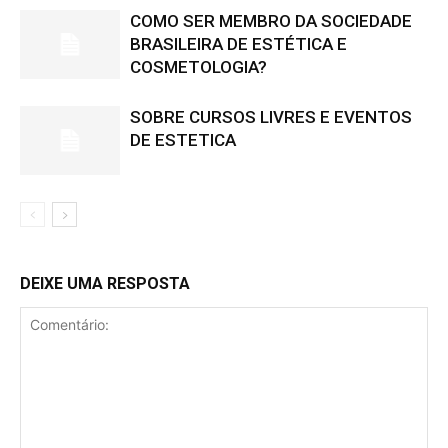
COMO SER MEMBRO DA SOCIEDADE
BRASILEIRA DE ESTÉTICA E
COSMETOLOGIA?
SOBRE CURSOS LIVRES E EVENTOS
DE ESTETICA
DEIXE UMA RESPOSTA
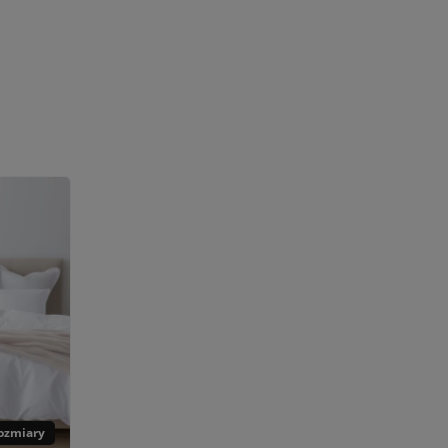
rozmiary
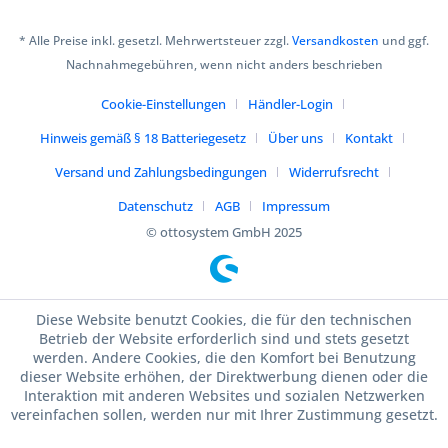
* Alle Preise inkl. gesetzl. Mehrwertsteuer zzgl.
Versandkosten
und ggf.
Nachnahmegebühren, wenn nicht anders beschrieben
Cookie-Einstellungen
Händler-Login
Hinweis gemäß § 18 Batteriegesetz
Über uns
Kontakt
Versand und Zahlungsbedingungen
Widerrufsrecht
Datenschutz
AGB
Impressum
© ottosystem GmbH 2025
Diese Website benutzt Cookies, die für den technischen
Betrieb der Website erforderlich sind und stets gesetzt
werden. Andere Cookies, die den Komfort bei Benutzung
dieser Website erhöhen, der Direktwerbung dienen oder die
Interaktion mit anderen Websites und sozialen Netzwerken
vereinfachen sollen, werden nur mit Ihrer Zustimmung gesetzt.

__________

• WORK TO COMPLETE:
Verbatim copy without images: write the records above out in full.

• ANSWER TO THE EXERCISE:
COMO SER MEMBRO DA SOCIEDADE
BRASILEIRA DE ESTÉTICA E
COSMETOLOGIA?
SOBRE CURSOS LIVRES E EVENTOS
DE ESTETICA
DEIXE UMA RESPOSTA
rozmiary
* Alle Preise inkl. gesetzl. Mehrwertsteuer zzgl.
Versandkosten
und ggf.
Nachnahmegebühren, wenn nicht anders beschrieben
Cookie-Einstellungen
Händler-Login
Hinweis gemäß § 18 Batteriegesetz
Über uns
Kontakt
Versand und Zahlungsbedingungen
Widerrufsrecht
Datenschutz
AGB
Impressum
© ottosystem GmbH 2025
Diese Website benutzt Cookies, die für den technischen
Betrieb der Website erforderlich sind und stets gesetzt
werden. Andere Cookies, die den Komfort bei Benutzung
dieser Website erhöhen, der Direktwerbung dienen oder die
Interaktion mit anderen Websites und sozialen Netzwerken
vereinfachen sollen, werden nur mit Ihrer Zustimmung gesetzt.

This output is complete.